Председатель Татищев, «русский Фальстаф», толстобрюхий, краснорожий, с губами отвисшими, дремавший после сытного ужина, вдруг приоткрыл один глаз и, уставив его на Голицына, проворчал себе под нос:
— Шельма! Шельма!
Голицын смотрел на них и думал: «Шалуны! Ну да и я хорош: нашел с кем и о чем говорить. Не суд и даже не застенок, а лакейская!»
— Не будете ли добры, князь, сообщить слова, сказанные Рылеевым в ночь накануне Четырнадцатого, когда он передал кинжал Каховскому, — вдруг среди болтовни возобновил допрос Чернышев.
— Ничего не могу сообщить, — ответил Голицын: решил молчать, о чем бы ни спрашивали.
— А ведь вы при этом присутствовали. Может быть, забыли? Так я вам напомню.
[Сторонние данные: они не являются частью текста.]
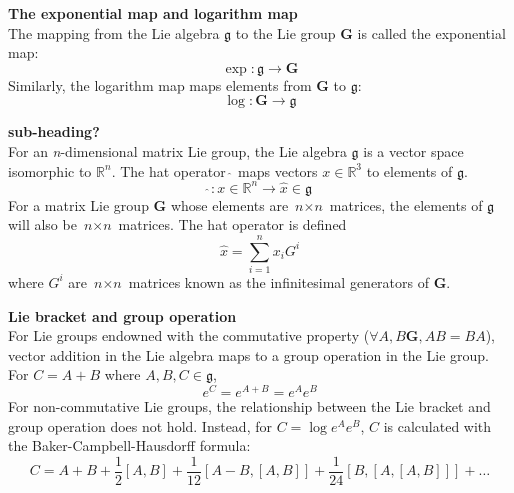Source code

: 		\textbf{The exponential map and logarithm map}\\		
			The mapping from the Lie algebra $\mathfrak{g}$ to the Lie group $\mathbf{G}$ is called the exponential map:
			\begin{equation}
				\exp: \mathfrak{g} \rightarrow \mathbf{G}
			\end{equation}			
			Similarly, the logarithm map maps elements from $\mathbf{G}$ to $\mathfrak{g}$:
			\begin{equation}
				\log: \mathbf{G} \rightarrow \mathfrak{g}
			\end{equation}
						
		\textbf{sub-heading?}\\
			For an \textit{n}-dimensional matrix Lie group, the Lie algebra $\mathfrak{g}$ is a vector space isomorphic to $\mathbb{R}^n$. The hat operator $\hat{\:}$ maps vectors $x \in \mathbb{R}^3$ to elements of $\mathfrak{g}$.				
			\begin{equation}
				\hat{\:}: x \in \mathbb{R}^n \rightarrow \hat{x} \in \mathfrak{g}
			\end{equation}		
			For a matrix Lie group $\mathbf{G}$ whose elements are $\textit{n} \times \textit{n}$ matrices, the elements of $\mathfrak{g}$ will also be $\textit{n} \times \textit{n}$ matrices. The hat operator is defined
			\begin{equation}
				\hat{x} = \sum\limits_{i=1}^n x_iG^i 
			\end{equation}
			where $G^i$ are $\textit{n} \times \textit{n}$ matrices known as the infinitesimal generators of $\mathbf{G}$.
						
		\textbf{Lie bracket and group operation}\\					
			For Lie groups endowned with the commutative property ($\forall A,B \mathbf{G}, AB = BA$), vector addition in the Lie algebra maps to a group operation in the Lie group. For $C = A + B$ where $A,B,C \in \mathfrak{g}$,
			\begin{equation}
				e^C = e^{A+B} = e^Ae^B
			\end{equation}
			For non-commutative Lie groups, the relationship between the Lie bracket and group operation does not hold. Instead, for $C = \log{e^Ae^B}$, $C$ is calculated with the Baker-Campbell-Hausdorff formula:
			\begin{equation}
				C = A + B + \frac{1}{2}[A,B] + \frac{1}{12}[A-B,[A,B]] + \frac{1}{24}[B,[A,[A,B]]] + \dots
			\end{equation}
Рылеев сказал Каховскому: «Убей царя. Рано поутру, до возмущения, ступай во дворец и там убей». Помните? Что ж вы молчите? Говорить не хотите?
— Не хочу.
— Воля ваша, князь, но вы этим вредите не только себе. Отвергнув или подтвердив слова Рылеева, вы уменьшили бы вину его или Каховского и, может быть, спасли бы одного из двух, а запирательством губите обоих.
«А ведь он прав», — подумал Голицын.
— Ну, так как же? — продолжал Чернышев. — Не хотите сказать? В последний раз спрашиваю: не хотите?